PEAN relaxé pour les propos tenus dans son livre sur le Rwanda

La Chambre de la presse (2-7) de la Cour d'appel de Paris était saisie d'un appel de SOS Racisme à l'encontre d'un jugement qui avait relaxé Pierre PEAN - auteur de l'ouvrage intitulé « Noirs fureurs, blancs menteurs – Rwanda 1990-1994 » - ainsi que DURAND son éditeur, des chefs de  de diffamation raciale et de provocation à la haine raciale (PEAN n'étant poursuivi qu'à titre de complice).


L'objet de l'ouvrage de PEAN était de défendre la thèse selon laquelle, pour accéder au pouvoir,  Kagamé (actuel président du rwanda, appartenant à l'ethnie des tutsis) aurait commandité l'assissanat du président Habyarimana (hutu) en 1994 en sachant que cet acte - qu'il impute à des extrémistes hutus - était susceptible d'entraîner un génocide des tutsis.


Lors de sa démonstration, l'auteur écrit un chapitre intitulé « Hutus-Tutsis. Une brève histoire des rivalités, stratégies et ruses politiques au pays des Mille Collines ». Il y explique l'existence d'une culture du mensonge prégnante chez les tutsis et, dans une moindre mesure, chez les hutus en s'appuyant sur des écrits divers dont il cite des extraits (Péan écrit par exemple que « Le Rwanda est aussi le pays des milles leurres, tant la culture du mensonge et de la dissimulation domine toutes les autres chez les tutsis et, dans une moindre part, par imprégnation, chez les Hutus »).

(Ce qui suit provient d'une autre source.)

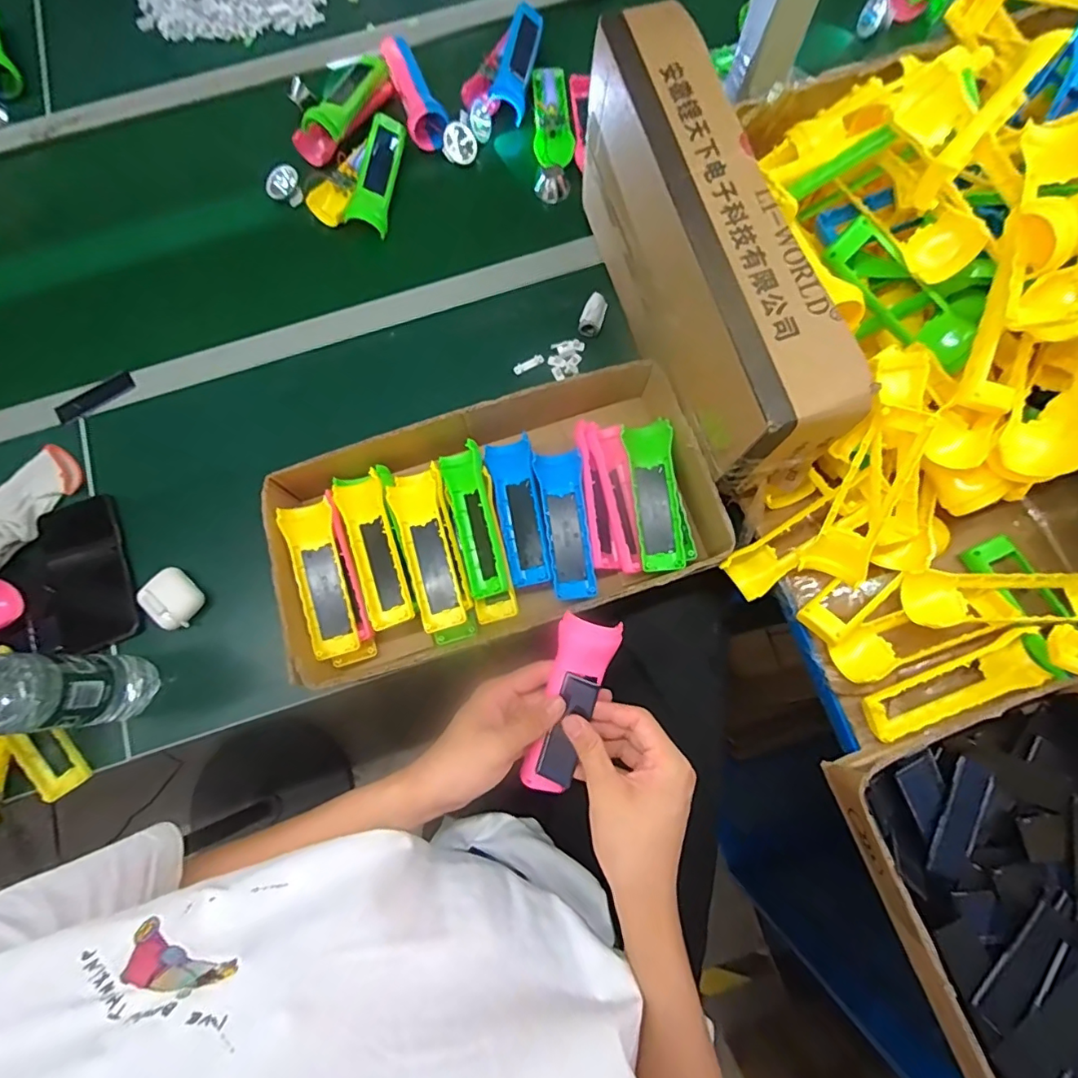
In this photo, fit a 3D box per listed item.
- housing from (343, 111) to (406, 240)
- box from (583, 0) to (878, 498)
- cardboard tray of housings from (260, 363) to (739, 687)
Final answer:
[{"bbox_3d":[-0.208,-0.468,0.665,0.053,0.032,0.162,7,76,2],"label":"housing"},{"bbox_3d":[0.148,-0.254,0.490,0.090,0.171,0.415,-18,76,-4],"label":"box"},{"bbox_3d":[-0.044,-0.025,0.530,0.424,0.082,0.224,-17,76,-4],"label":"cardboard tray of housings"}]

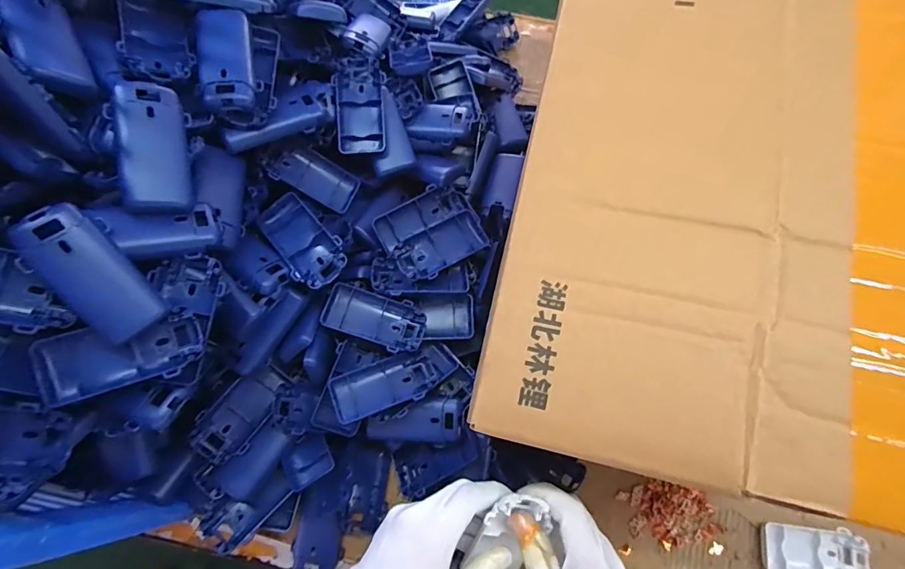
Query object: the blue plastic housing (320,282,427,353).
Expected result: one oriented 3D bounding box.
[{"bbox_3d":[-0.075,0.033,0.443,0.094,0.026,0.049,18,70,7],"label":"blue plastic housing"}]

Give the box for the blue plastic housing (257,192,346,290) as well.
[{"bbox_3d":[-0.140,-0.039,0.420,0.095,0.016,0.050,43,75,14],"label":"blue plastic housing"}]

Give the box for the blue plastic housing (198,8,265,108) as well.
[{"bbox_3d":[-0.193,-0.195,0.388,0.041,0.020,0.096,-12,70,-4],"label":"blue plastic housing"}]

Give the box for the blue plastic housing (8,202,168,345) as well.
[{"bbox_3d":[-0.240,-0.006,0.303,0.040,0.030,0.094,-36,111,-13],"label":"blue plastic housing"}]

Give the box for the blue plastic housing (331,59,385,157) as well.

En ce qui concerne le chef de diffamation raciale, la Cour d'appel, de Paris (arrêt du 18 novembre 2009) a considéré que  « le choix de l'écrivain de souligner ce particularisme qualifié de culturel, conforté par certains auteurs et témoins entendus à la barre mais contesté par d'autres, s'il peut être légitimement ressenti comme une atteinte à l'honneur ou à la considération, ne peut être considéré comme l'imputation d'un fait précis de nature à permettre un débat probatoire mais plutôt comme l'expression d'un point de vue, discutable mais argumenté, permettant d'expliquer, au moins en partie, la thèse de la manipulation de l'opinion publique internationale soutenue par Pierre Péan et ne franchissant pas les limites permises de la liberté d'expression et du débat démocratique ».

 

En ce qui concerne le chef de provocation à la discrimination, à la haine ou à la violence raciales,  les juges ont considéré qu'« il ne suffit pas de constater que les écrits incriminés ont pu engendrer chez le lecteur des sentiments négatifs à l'égard d'une communauté ou heurter, même à juste raison, la sensibilité des personnes appartenant au groupe visé, mais qu'il doit exister chez l'auteur l'intention coupable d'inciter, de provoquer ou d'encourager des sentiments de haine ou des comportements positifs que la loi réprime. Tel n'est pas le cas en l'espèce, les propos poursuivis, qui doivent être appréciés dans leur contexte, visant à étayer une analyse politique décrivant, sans but – même déguisé – de discrimination, les mécanismes de conquête, d'accession et de maintien au pouvoir dans un pays depuis longtemps rongé par des rivalités ethniques parfois savamment entretenues ».